Pourquoi ce petit pincement change tout sur vos melons
Le melon (Cucumis melo) est une grande liane de la famille des cucurbitacées, comme la pastèque. Sa particularité ? Les fleurs femelles, celles qui donneront les fruits, apparaissent surtout sur les rameaux de deuxième et troisième génération, pas sur la tige principale. Sans taille, la plante s’étire, produit surtout des fleurs mâles et beaucoup de verdure.
Le pincement des melons vient justement forcer la plante à se ramifier là où se formeront les fruits. Bien conduit, un seul pied peut porter plusieurs melons bien calibrés, juteux et parfumés, là où un plant laissé en liberté donne souvent quelques boules tardives, petites et fades.
Le bon moment : quatre vraies feuilles et un geste précis
Tout se joue au bon stade. On attend que le plant ait quatre vraies feuilles, en plus des deux petites feuilles rondes de départ (les cotylédons). Par temps sec, de préférence le matin, on repère ces quatre feuilles sur la tige principale, on désinfecte son sécateur… ou on prépare simplement son ongle.
On compte alors la première, puis la deuxième vraie feuille, et l’on coupe juste au-dessus de cette deuxième feuille. La tige principale est étêtée, ce qui déclenche la naissance de deux rameaux vigoureux. Lorsque chacun porte cinq feuilles, on les pince à leur tour au-dessus de la troisième feuille pour multiplier les tiges porteuses de futures fleurs femelles.

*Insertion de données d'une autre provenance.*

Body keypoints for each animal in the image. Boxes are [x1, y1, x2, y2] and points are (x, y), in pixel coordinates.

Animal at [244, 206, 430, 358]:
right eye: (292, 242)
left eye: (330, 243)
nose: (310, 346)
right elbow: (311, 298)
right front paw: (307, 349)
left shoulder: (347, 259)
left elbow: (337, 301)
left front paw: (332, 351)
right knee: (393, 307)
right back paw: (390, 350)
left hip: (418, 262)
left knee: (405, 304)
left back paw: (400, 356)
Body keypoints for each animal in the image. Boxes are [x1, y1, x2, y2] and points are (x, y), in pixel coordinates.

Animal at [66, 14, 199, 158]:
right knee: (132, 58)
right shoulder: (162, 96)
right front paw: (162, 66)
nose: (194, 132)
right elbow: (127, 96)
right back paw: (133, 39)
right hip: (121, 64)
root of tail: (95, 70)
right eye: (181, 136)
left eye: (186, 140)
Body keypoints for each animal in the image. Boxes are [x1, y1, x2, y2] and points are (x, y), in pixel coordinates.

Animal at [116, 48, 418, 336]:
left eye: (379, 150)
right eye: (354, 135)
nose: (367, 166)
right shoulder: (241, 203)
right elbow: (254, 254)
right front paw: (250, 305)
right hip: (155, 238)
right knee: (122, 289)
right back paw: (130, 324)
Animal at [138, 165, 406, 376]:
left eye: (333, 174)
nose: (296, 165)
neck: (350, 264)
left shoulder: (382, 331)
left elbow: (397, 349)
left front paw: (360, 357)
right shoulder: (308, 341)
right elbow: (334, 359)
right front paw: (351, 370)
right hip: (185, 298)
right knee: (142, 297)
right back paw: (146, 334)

De la jungle à la récolte : limiter pour sucrer
Après ces tailles successives, la plante forme une petite jungle bien ordonnée. Sur chaque rameau, on garde les premiers fruits bien placés et l’on vise trois à six melons par pied en pleine terre, deux ou trois en pot. On pince alors deux feuilles après chaque fruit et l’on supprime les grandes feuilles qui l’étouffent. D’ailleurs, un bon paillage et une tuile ou un galet sous chaque melon gardent la chair propre et saine.

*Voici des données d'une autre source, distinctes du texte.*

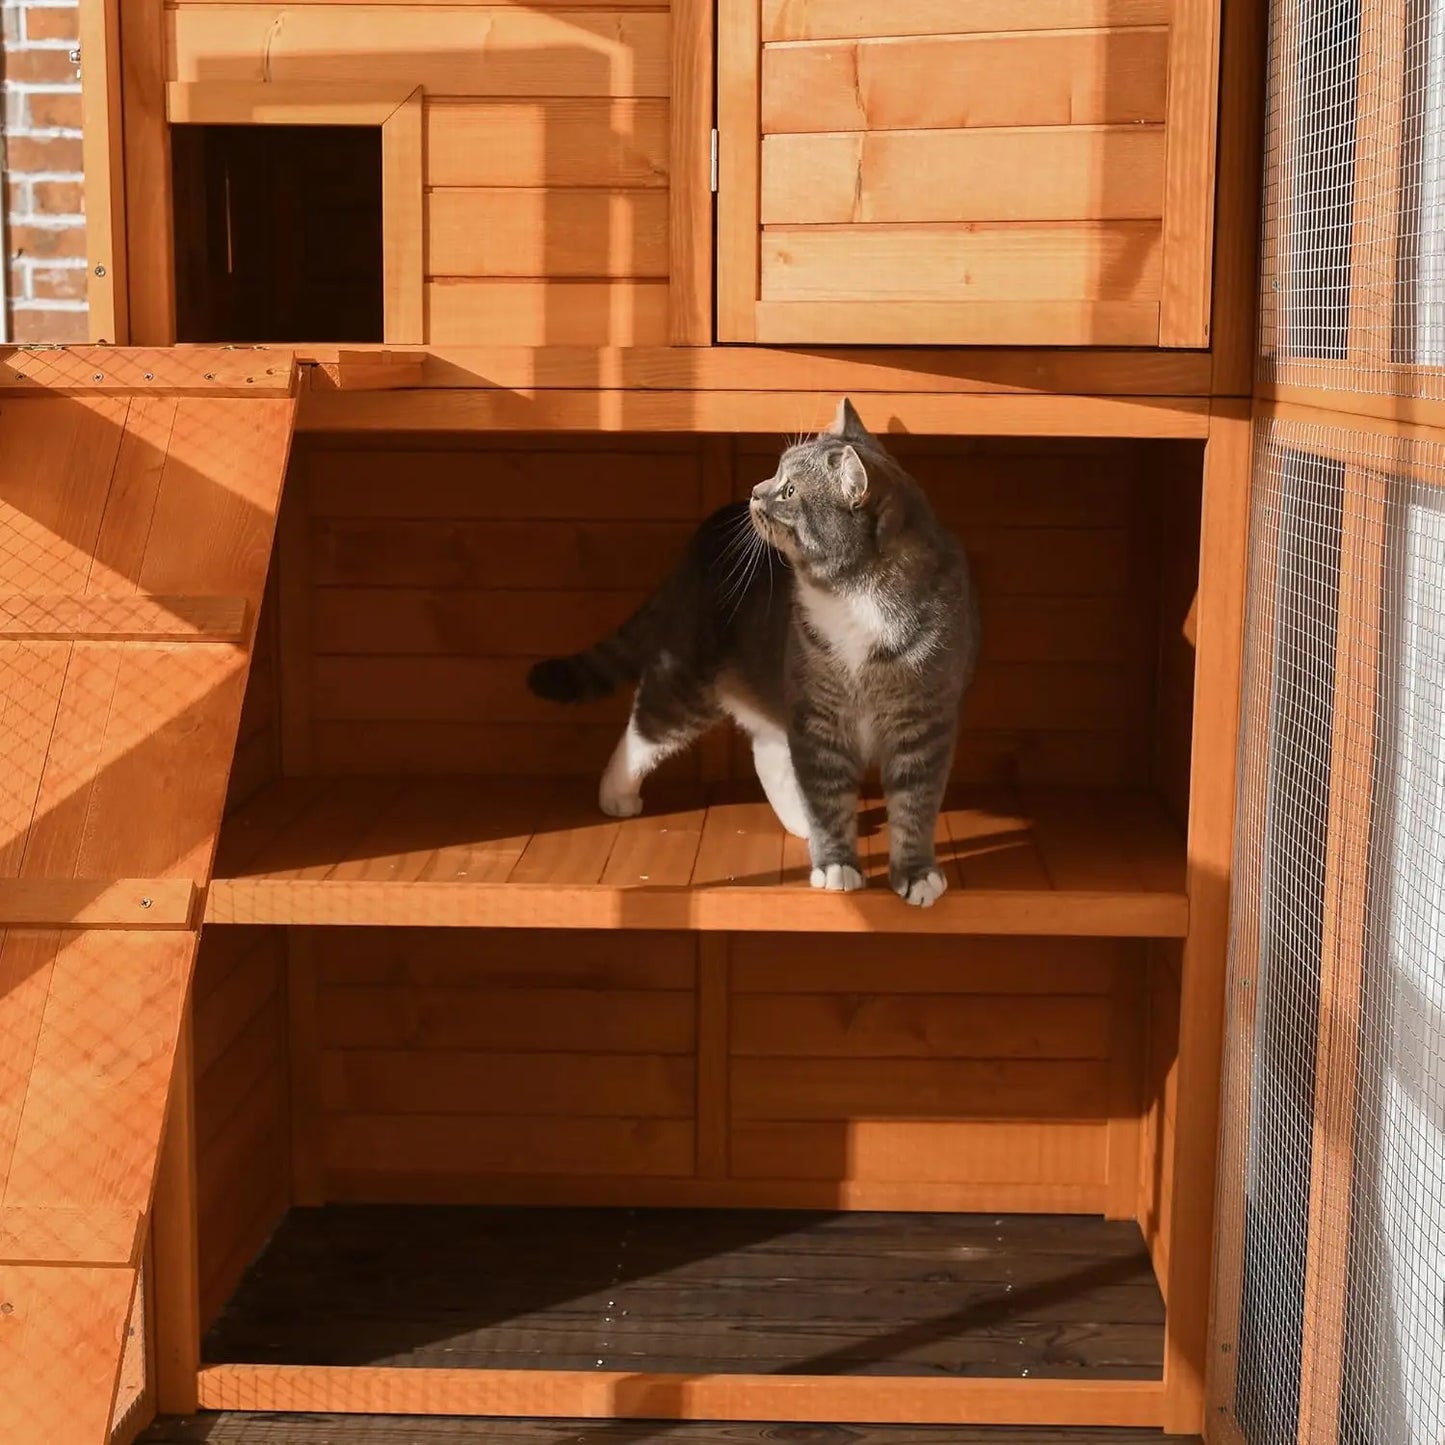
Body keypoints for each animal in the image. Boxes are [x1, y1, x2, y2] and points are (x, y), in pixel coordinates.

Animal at [531, 401, 982, 907]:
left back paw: (797, 820)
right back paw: (617, 794)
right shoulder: (816, 710)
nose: (754, 491)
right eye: (777, 473)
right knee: (647, 726)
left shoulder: (924, 719)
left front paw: (917, 874)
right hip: (692, 674)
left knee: (766, 751)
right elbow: (826, 794)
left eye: (789, 490)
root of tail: (706, 531)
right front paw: (836, 865)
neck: (856, 595)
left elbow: (916, 804)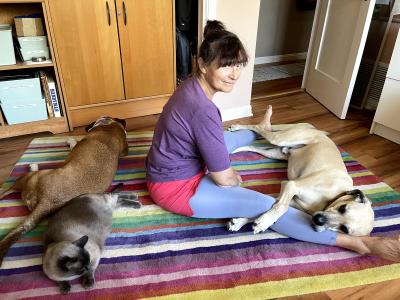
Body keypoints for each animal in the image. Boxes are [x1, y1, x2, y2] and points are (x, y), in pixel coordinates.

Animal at [0, 116, 128, 266]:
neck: (111, 126)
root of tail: (47, 202)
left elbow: (73, 144)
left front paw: (71, 141)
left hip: (29, 178)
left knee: (8, 189)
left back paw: (32, 167)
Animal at [228, 107, 376, 237]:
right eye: (343, 208)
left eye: (344, 229)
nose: (318, 220)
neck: (332, 197)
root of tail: (316, 130)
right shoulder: (291, 185)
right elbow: (281, 207)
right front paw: (263, 222)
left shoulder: (291, 198)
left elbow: (267, 205)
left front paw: (243, 221)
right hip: (280, 138)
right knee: (259, 127)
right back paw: (236, 127)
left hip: (276, 152)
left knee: (254, 146)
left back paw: (236, 149)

- Au stade 4 vraies feuilles : coupe au-dessus de la 2e.
- Rameaux à 5 feuilles : pincement au-dessus de la 3e.
- Fruits formés : on garde les mieux placés, on coupe deux feuilles après eux et on arrose régulièrement au pied sans détremper.
Sources
En bref
- 🌱 En juin, un ancien montre au narrateur la coupe au-dessus de la deuxième feuille sur ses melons, bouleversant sa manière de conduire le potager.
- ✂️ Geste de pincement ciblé au stade des quatre vraies feuilles, puis tailles successives sur les rameaux pour favoriser les fleurs femelles et limiter la jungle.
- 🍈 Récoltes groupées, melons plus sucrés et calibrés, même en bacs ou en régions aux étés courts, deviennent possibles grâce à cette taille d’étêtage méconnue.